TR Announcement

Wed Jun 30 18:45:48 EDT 1999

The following technical report is available online at 
http://cogsci.ucsd.edu  (follow links to Tech Reports & Software )
Physical copies are also available (see the site for information).

Modeling Path Distributions Using Partially Observable Diffusion
Networks: A Monte-Carlo Approach.

	                     Paul Mineiro
                      Department of Cognitive Science
                     University of California San Diego

                         Javier R. Movellan 
                     Department of Cognitive Science
	                           &
                     Institute for Neural Computation
                     University of California San Diego

                            Ruth J. Williams	
                        Department of Mathematics
	                           &
                     Institute for Neural Computation
                     University of California San Diego

  Hidden Markov models have been more successful than recurrent neural
  networks for problems involving temporal sequences, e.g., speech
  recognition.  One possible reason for this is that 
  recurrent neural networks are being used in ways that do not handle
  temporal uncertainty well. In this paper we present a framework for
  learning, recognition and stochastic filtering of temporal sequences
  based on a probabilistic version of continuous recurrent neural
  networks. We call these networks diffusion (neural) networks for
  they are based on stochastic diffusion processes defined by adding
  Brownian motion to the standard recurrent neural network
  dynamics.
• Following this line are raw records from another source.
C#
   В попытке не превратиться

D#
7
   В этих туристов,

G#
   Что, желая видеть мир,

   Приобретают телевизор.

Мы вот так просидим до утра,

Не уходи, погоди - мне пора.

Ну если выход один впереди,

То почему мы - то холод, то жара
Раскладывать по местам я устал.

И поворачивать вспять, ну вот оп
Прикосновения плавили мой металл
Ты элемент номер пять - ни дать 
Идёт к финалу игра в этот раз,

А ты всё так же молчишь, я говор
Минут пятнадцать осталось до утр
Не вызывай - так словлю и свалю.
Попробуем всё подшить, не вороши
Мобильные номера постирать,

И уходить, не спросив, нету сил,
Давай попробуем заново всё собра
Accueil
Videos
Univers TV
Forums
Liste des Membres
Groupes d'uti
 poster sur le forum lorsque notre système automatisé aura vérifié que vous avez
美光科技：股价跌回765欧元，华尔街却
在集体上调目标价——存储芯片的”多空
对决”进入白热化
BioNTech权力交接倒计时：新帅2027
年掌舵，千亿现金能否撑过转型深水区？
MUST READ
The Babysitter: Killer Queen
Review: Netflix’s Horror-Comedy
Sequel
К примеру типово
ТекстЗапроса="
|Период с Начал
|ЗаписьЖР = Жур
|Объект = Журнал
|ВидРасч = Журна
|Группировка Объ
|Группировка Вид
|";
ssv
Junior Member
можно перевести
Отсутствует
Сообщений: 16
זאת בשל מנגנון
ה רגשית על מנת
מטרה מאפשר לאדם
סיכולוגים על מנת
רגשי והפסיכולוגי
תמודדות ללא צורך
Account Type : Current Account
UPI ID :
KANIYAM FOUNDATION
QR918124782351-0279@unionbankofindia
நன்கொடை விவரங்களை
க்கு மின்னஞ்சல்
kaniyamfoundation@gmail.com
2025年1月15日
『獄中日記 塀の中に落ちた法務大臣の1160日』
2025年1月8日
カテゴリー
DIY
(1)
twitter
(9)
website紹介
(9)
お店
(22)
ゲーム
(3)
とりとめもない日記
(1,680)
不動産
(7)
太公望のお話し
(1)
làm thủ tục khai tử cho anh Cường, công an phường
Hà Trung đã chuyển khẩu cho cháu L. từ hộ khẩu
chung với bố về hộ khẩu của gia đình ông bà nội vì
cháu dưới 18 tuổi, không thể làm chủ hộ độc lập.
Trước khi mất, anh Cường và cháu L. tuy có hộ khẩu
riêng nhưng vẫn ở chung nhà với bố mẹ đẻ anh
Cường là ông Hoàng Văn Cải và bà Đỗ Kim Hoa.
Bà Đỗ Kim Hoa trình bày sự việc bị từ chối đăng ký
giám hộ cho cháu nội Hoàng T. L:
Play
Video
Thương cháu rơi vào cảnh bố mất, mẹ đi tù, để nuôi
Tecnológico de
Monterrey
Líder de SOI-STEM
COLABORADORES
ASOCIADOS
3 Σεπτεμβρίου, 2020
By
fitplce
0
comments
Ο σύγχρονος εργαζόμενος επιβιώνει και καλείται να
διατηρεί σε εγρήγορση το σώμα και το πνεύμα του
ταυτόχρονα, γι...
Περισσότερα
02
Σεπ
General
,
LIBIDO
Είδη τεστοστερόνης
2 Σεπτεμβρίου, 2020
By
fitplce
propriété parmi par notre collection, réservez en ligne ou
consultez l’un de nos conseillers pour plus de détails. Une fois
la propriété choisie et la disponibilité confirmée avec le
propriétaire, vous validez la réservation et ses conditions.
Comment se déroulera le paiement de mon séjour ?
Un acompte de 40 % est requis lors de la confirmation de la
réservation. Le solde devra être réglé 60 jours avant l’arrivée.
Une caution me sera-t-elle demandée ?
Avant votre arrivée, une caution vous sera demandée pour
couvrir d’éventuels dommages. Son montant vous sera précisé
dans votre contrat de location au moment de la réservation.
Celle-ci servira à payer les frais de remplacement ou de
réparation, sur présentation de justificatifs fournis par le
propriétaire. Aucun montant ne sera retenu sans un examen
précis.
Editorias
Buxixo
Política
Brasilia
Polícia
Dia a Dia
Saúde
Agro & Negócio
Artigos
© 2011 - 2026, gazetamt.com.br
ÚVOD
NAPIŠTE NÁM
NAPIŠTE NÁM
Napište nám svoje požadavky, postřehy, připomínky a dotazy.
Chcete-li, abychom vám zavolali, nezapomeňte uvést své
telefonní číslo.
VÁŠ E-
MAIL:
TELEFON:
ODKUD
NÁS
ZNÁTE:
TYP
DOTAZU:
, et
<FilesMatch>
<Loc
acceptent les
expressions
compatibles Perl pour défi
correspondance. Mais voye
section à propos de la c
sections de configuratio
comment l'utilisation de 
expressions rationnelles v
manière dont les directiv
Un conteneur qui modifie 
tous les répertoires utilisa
The goal is to combine the versatility of recurrent neural
  networks with the power of probabilistic techniques.  We focus on
  the problem of learning to approximate a desired probability
  distribution of sequences.  Once a distribution of sequences has
  been learned, well known techniques can be applied for the generation,
  recognition and stochastic filtering of new sequences.  We present
  an adaptive importance sampling scheme for estimation of
  log-likelihood gradients.  This allows the use of iterative
  optimization techniques, like gradient descent and the EM algorithm,
  to train diffusion networks.  We present results for an automatic
  visual speech recognition task in which diffusion networks provide
  excellent performance when compared to hidden Markov models.